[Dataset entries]
+++
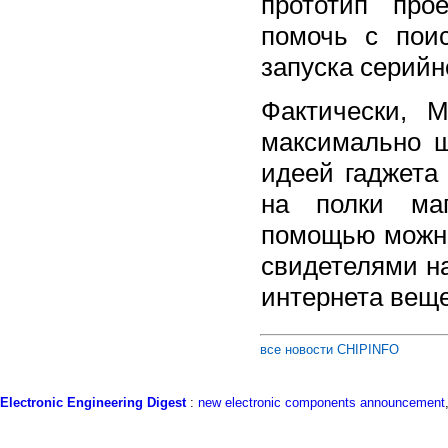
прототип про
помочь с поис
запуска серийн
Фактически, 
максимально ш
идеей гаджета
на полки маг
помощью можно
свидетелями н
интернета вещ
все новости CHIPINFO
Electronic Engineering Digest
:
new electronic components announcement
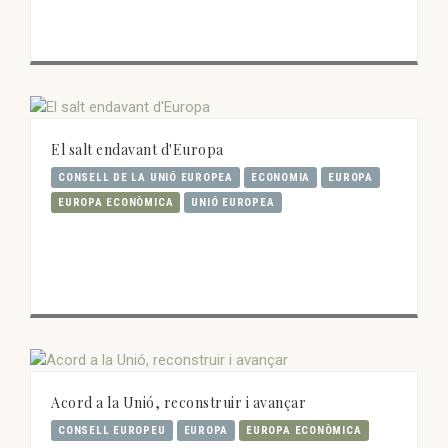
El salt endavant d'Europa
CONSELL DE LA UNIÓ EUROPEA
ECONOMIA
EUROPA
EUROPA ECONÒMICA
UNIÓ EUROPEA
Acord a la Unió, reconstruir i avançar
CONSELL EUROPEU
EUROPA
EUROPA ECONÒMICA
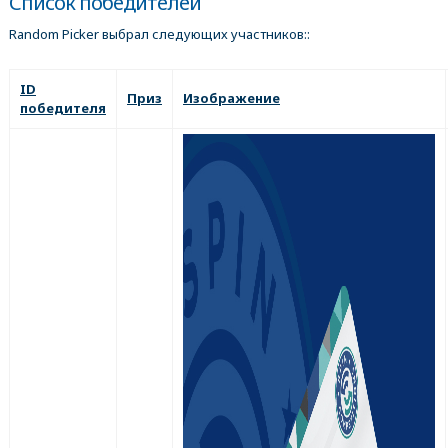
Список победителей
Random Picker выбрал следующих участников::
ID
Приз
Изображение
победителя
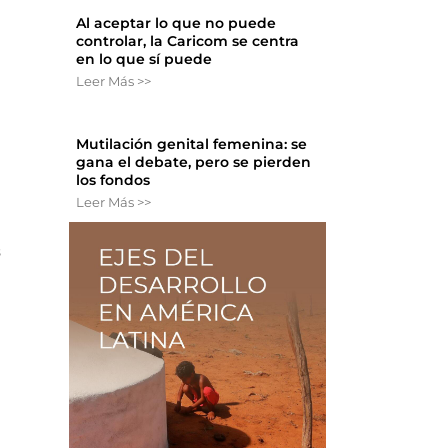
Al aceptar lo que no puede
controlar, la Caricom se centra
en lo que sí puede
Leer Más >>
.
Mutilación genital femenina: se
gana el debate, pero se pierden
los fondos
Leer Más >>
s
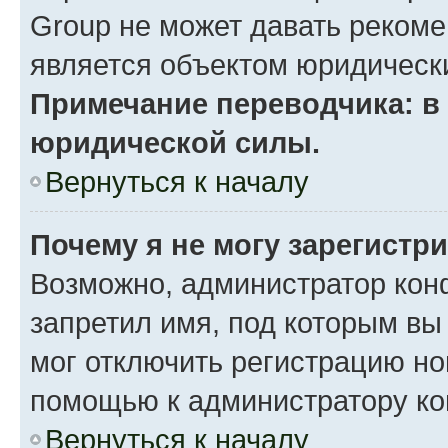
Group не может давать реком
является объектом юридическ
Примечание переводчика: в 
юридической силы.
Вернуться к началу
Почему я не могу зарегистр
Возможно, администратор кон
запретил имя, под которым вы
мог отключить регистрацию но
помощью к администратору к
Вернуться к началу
+++
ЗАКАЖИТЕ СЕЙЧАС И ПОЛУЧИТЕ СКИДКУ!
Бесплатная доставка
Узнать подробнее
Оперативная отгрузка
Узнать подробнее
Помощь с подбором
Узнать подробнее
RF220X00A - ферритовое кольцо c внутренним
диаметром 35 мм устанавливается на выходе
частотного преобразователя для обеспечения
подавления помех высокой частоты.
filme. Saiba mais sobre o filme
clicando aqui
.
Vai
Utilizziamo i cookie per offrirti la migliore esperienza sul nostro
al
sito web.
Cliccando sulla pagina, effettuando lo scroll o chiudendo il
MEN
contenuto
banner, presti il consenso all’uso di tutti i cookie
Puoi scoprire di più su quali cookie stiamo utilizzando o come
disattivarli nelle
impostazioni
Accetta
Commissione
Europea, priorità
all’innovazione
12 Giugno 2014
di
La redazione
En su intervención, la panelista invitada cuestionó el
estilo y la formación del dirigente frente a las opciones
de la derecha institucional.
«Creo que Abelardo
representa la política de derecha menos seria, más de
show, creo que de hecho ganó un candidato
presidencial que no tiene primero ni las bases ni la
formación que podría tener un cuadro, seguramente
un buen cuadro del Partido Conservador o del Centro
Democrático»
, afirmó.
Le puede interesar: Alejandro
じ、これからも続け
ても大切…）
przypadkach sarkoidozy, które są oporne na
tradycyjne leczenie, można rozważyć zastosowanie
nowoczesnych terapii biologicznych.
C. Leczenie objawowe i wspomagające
+++
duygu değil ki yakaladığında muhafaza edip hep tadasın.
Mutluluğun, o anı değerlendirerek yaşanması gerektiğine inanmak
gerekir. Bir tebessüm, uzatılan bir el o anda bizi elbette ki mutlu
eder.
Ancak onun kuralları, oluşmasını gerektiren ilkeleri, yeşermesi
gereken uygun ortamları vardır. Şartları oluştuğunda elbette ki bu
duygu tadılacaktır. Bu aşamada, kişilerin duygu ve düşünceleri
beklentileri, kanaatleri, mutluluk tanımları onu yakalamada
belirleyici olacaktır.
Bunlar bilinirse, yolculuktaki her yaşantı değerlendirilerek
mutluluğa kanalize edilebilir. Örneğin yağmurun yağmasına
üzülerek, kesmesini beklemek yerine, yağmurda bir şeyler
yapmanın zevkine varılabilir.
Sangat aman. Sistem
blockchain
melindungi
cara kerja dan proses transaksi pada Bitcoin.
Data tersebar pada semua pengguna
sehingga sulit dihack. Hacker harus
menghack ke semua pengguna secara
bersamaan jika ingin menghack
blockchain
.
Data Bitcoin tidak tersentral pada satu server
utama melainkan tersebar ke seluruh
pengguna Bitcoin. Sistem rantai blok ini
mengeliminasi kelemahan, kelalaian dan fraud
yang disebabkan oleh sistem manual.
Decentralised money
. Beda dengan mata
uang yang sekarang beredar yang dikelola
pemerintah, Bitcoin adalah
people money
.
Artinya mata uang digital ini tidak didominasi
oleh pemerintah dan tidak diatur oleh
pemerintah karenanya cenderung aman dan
+++
To-do item:
State the number of lines in these entries where the word "aman" occurs, without any other words.

Exercise solution:
2